If we are serious when we say criminal law should reflect our commitment to the rule of law, then we should want our democratically elected legislature to be the institution to tell us—upfront—what the very worst version of a white-collar offense is and how it differs from a less condemnable variation. And if we are serious about building respect for our enforcement institutions, we should clothe our federal statutes in the very same language as many of our state statutes; society already knows what a “degree” is. Congress doesn’t have to remake the wheel if it wishes to subdivide its white-collar statutes; it can borrow from state codes.

Many decades ago, there was a chance Congress might follow state legislatures in reforming its criminal code. Unfortunately, Congress instead chose to layer on a complex and confusing sentencing system while keeping its federal umbrella statutes intact. Over time, these umbrellas have only grown larger, more numerous, and more prone to high statutory maximums.
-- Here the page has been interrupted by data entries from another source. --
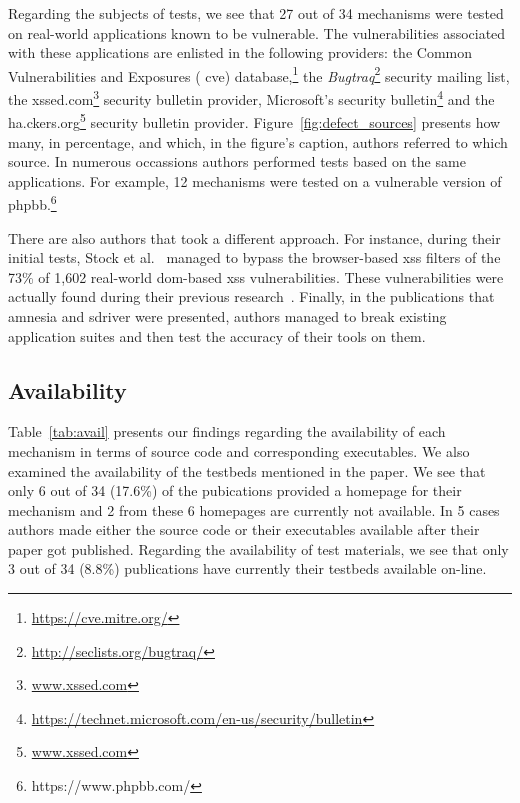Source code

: \documentclass[conference]{IEEEtran}
\begin{document}
Regarding the subjects of tests, we see that 27 out of 34 mechanisms
were tested on real-world applications known to be vulnerable. The
vulnerabilities associated with these applications are enlisted in the
following providers: the Common Vulnerabilities and Exposures ({\sc
  cve}) database,\footnote{\url{https://cve.mitre.org/}} the {\it
  Bugtraq}\footnote{\url{http://seclists.org/bugtraq/}} security
mailing list, the {\sc xss}ed.com\footnote{\url{www.xssed.com}}
security bulletin provider, Microsoft's security
bulletin\footnote{\url{https://technet.microsoft.com/en-us/security/bulletin}}
and the ha.ckers.org\footnote{\url{www.xssed.com}} security bulletin
provider. Figure~\ref{fig:defect_sources} presents how many, in percentage,
and which, in the figure's caption, authors referred
to which source. In numerous occassions authors performed tests based
on the same applications. For example, 12 mechanisms were tested on a
vulnerable version of {\sc phpbb}.\footnote{https://www.phpbb.com/}

There are also authors that took a different approach.
For instance, during their initial tests,
Stock et al.~\cite{SLMS14} managed to bypass
the browser-based {\sc xss} filters of the
73\% of 1,602 real-world {\sc dom}-based {\sc xss} vulnerabilities.
These vulnerabilities were actually found during
their previous research~\cite{LSJ13}.
Finally, in the publications that
{\sc amnesia} and {\sc sd}river were presented,
authors managed to break existing application suites
and then test the accuracy of their tools on them.




\subsection{Availability}

Table~\ref{tab:avail} presents our findings regarding the availability
of each mechanism in terms of source code and corresponding
executables. We also examined the availability of the testbeds
mentioned in the paper. We see that only 6 out of 34 (17.6\%) of the
pubications provided a homepage for their mechanism and 2 from these 6
homepages are currently not available. In 5 cases authors made either
the source code or their executables available after their paper got
published. Regarding the availability of test materials, we see that
only 3 out of 34 (8.8\%) publications have currently their testbeds
available on-line.
\end{document}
How can we fix this issue? First, we can stop creating more umbrellas. We have more than enough criminal statutes in our federal code to cover harmful and condemnable behavior. We don’t need new ones. Second, we can bring together a group of elected officials and stakeholders and charge them with the essential task of rewriting and grading our white-collar crimes. To be sure, the task would be difficult and generate heated debate. Still, this group would also be able to draw on concepts already articulated in state codes and federal sentencing guidelines. More importantly, it would be a testament to the belief that our democratically elected legislature is the only institution that should define criminal law—for its internal boundaries as much as its external ones.